UMass Officials Quash Credit-for-Campaigning Offer

Univ. stops chaplain's college credit offer to students to campaign for Obama.

Sept. 24, 2008 — -- University of Massachusetts officials on Monday quashed efforts by an Amherst campus chaplain to offer two college credits to any student willing to campaign in New Hampshire this fall for Democrat Barack Obama.

Chaplain Kent Higgins told students in a Sept. 18 e-mail, "If you're scared about the prospects for this election, you're not alone. The most important way to make a difference in the outcome is to activate yourself. It would be just fine with McCain if Obama supporters just think about helping, then sleep in and stay home between now and Election Day."

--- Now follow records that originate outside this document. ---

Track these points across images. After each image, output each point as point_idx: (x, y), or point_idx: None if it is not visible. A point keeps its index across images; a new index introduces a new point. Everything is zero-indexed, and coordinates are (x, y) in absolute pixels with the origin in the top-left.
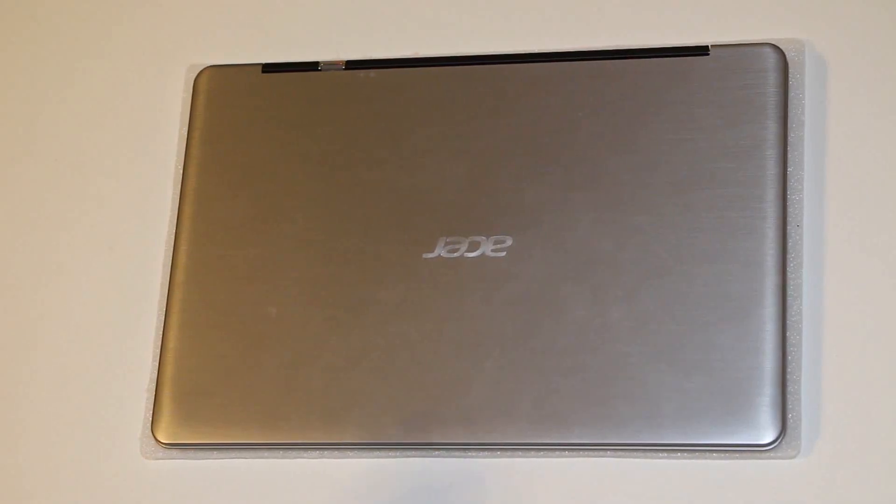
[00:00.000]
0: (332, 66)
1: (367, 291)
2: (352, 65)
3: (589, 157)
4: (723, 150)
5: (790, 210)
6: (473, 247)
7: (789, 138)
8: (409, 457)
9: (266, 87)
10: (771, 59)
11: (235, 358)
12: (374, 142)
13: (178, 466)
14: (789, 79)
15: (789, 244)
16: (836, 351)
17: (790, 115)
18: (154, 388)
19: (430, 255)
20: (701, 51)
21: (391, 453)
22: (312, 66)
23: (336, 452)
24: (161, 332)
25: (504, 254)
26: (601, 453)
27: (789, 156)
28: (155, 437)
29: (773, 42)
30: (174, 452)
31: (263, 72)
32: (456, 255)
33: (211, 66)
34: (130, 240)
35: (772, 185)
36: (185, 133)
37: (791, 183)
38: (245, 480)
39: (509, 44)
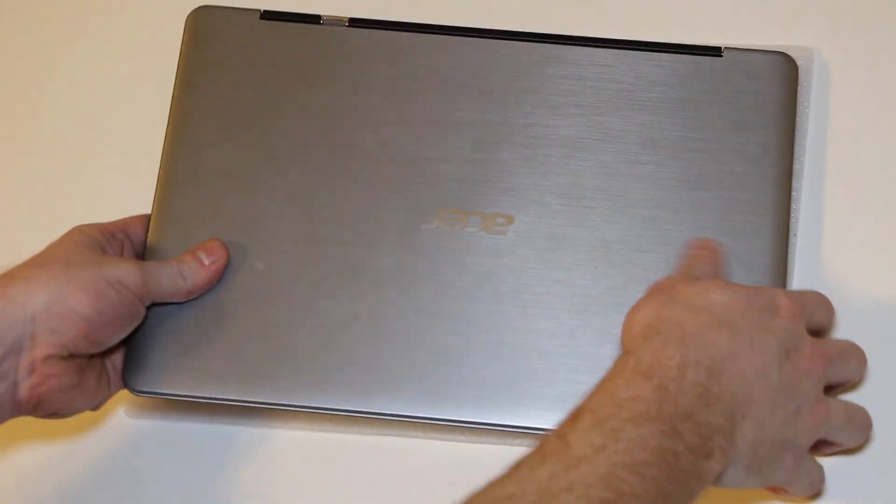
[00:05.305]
0: (334, 21)
1: (360, 255)
2: (355, 22)
3: (594, 142)
4: (730, 153)
5: (793, 217)
6: (473, 222)
7: (795, 146)
8: (396, 434)
9: (263, 35)
10: (782, 66)
11: (218, 310)
12: (376, 104)
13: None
14: (798, 87)
15: (791, 251)
16: None
17: (797, 122)
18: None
19: (429, 227)
20: (714, 52)
21: (376, 427)
22: (314, 19)
23: (315, 423)
24: None
25: (504, 235)
26: None
27: (795, 163)
28: (128, 384)
29: (783, 49)
30: (155, 413)
31: (262, 18)
32: (455, 229)
33: (205, 7)
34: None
35: (776, 191)
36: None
37: (795, 190)
38: (226, 444)
39: (524, 21)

Higgins added that an unnamed "sponsor" in the university's History Department would offer a two-credit independent study for students willing to canvass -- identify supporters -- or volunteer on behalf of the Democratic nominee.

"It is relatively (easy) to do late add-ons," Higgins wrote.

But university officials disavowed themselves of the effort after inquiries Monday by The Associated Press. They said it could run afoul of state ethics laws banning on-the-job political activity, as well as university policy.

"There is no independent study for credit in the History Department that involves partisan political work, and no such activity has ever been approved," said a statement issued by UMass-Amherst spokesman Ed Blaguszewski.

Audrey Alstadt, chairwoman of the History Department, said: "The History Department supports free exchange of ideas, the study of the human experience including the political system in the U.S. and respects the diversity of opinion and experience of our faculty, staff and students. We do not engage in or sponsor partisan political activity. We certainly do not give academic credit for participation in partisan politics."

Higgins said he never intended for the program to be limited to supporters of Obama, a senator from Illinois. Regardless of the opinions expressed in his e-mail, he said he would also have been open to those students who wanted to canvass for the Republican candidate, Arizona Sen. John McCain.

"The idea was there just to see if we could help with folks who want to be active with any of the campaigns in New Hampshire," he said during an interview with the AP. "We have to be bipartisan, multilateral."

Higgins refused to identify the History Department sponsor and referred all further questions to university officials.

A spokesman for the Massachusetts Republican Party criticized the effort.

"We're disappointed, but frankly not surprised, that the liberal academic elite have once again decided to promote one candidate over another," said GOP spokesman Barney Keller. "Our tax dollars pay their salaries so they can teach our children how to make up their own minds, not to advance a partisan political agenda."

Blaguszewski said Higgins is one of about a dozen chaplains from different faiths working in Amherst, the flagship campus among the university's five schools.

He said Higgins had previously arranged History Department credit for students working on disaster relief efforts or other humanitarian ventures, and had raised the idea of similarly rewarding students who got involved in the political process during the 2008 election.

When university officials saw a portion of his e-mail, though, they changed their opinion.

"The History Department chair feels that what they were told was misleading, and then when the details of this emerged through the correspondence, they said, `Hey, this is not appropriate and it's not going to happen,"' said Blaguszewski.